Yeah, now that I've been reading more and more I'm starting to doubt my husbandry and I'm going to need make some changes

Here is what I have so far with reasonings.
* 55gal. Tank. w/ Mesh cover - its what I had.

* UTH that covers 1/3 of the tank.

* 1 - 100watt infrared bulb

* 1 - 60 watt infrared bulb - both close to the same area for basking and gradient heat.

* 2 - hides, warm and cold side unfortunately not identical since I just read that was important. I have seen her use both though. She is in the cooler side a lot more though (more on this soon)

* 1 - large rock looking water dish - to let it soak if it wants and to waist space. Half placed over UTH area half not.

*2 - large grape vine chunks to provide rub and take up area

* indoor/outdoor soft fine carpet for substrate, cut into three pieces for semi-quick swapping with a new clean piece when soiled. I plan on reusing soiled pieces have soaking and cleaning. I have no problem switching to aspen or whatever the other is called. I prefer a dark substrate though.
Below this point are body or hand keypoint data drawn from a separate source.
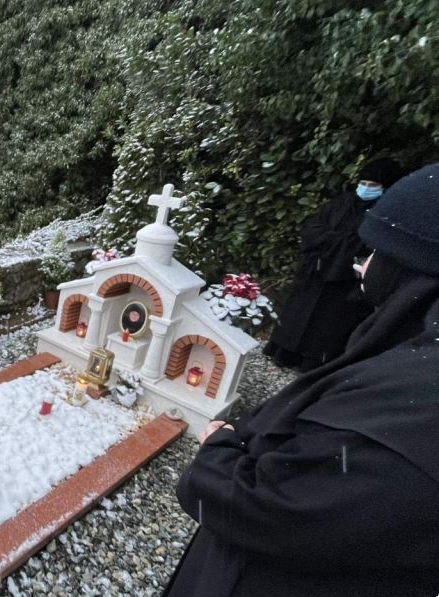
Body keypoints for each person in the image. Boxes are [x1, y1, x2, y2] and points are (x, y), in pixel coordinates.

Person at [164, 163, 439, 596]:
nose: (362, 268)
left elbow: (269, 504)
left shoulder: (408, 408)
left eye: (374, 256)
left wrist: (219, 447)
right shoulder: (406, 365)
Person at [264, 157, 403, 371]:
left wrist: (333, 243)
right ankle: (284, 353)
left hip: (346, 280)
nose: (365, 188)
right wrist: (336, 243)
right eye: (363, 183)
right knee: (298, 315)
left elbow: (366, 244)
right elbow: (314, 227)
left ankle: (313, 364)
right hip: (316, 270)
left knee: (329, 325)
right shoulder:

* I have learned that I have poor temp reading tools. I have a dial therm on the warm side an inch and a half above the floor and a sticky on the cool side half ways up the tank. The dial is reading 90 on the warm side and the worthless sticky is reading either 78 or 82 on the cool side. I'm heading up to wal-mart to get a digital shortly! I think she stays on the cool side because the warm side might be to warm!

* No humidity reading! Don't hurt me! Said tool from wal-mart will read that. The store owner side I wouldn't have to worry if I included a wet-hide. Which I haven't added yet When I do though, what do you guys suggest? I still plan on reading tank humidity, I just want to provide a wet-hide as well.

* 2 - long fake leafy vines that inside the tank along the side and front.

One last question, when should I go about making these changes (sticking my hands in to apply probes and whatnot) since she new here? I don't want her to get even more stressed then they probably is!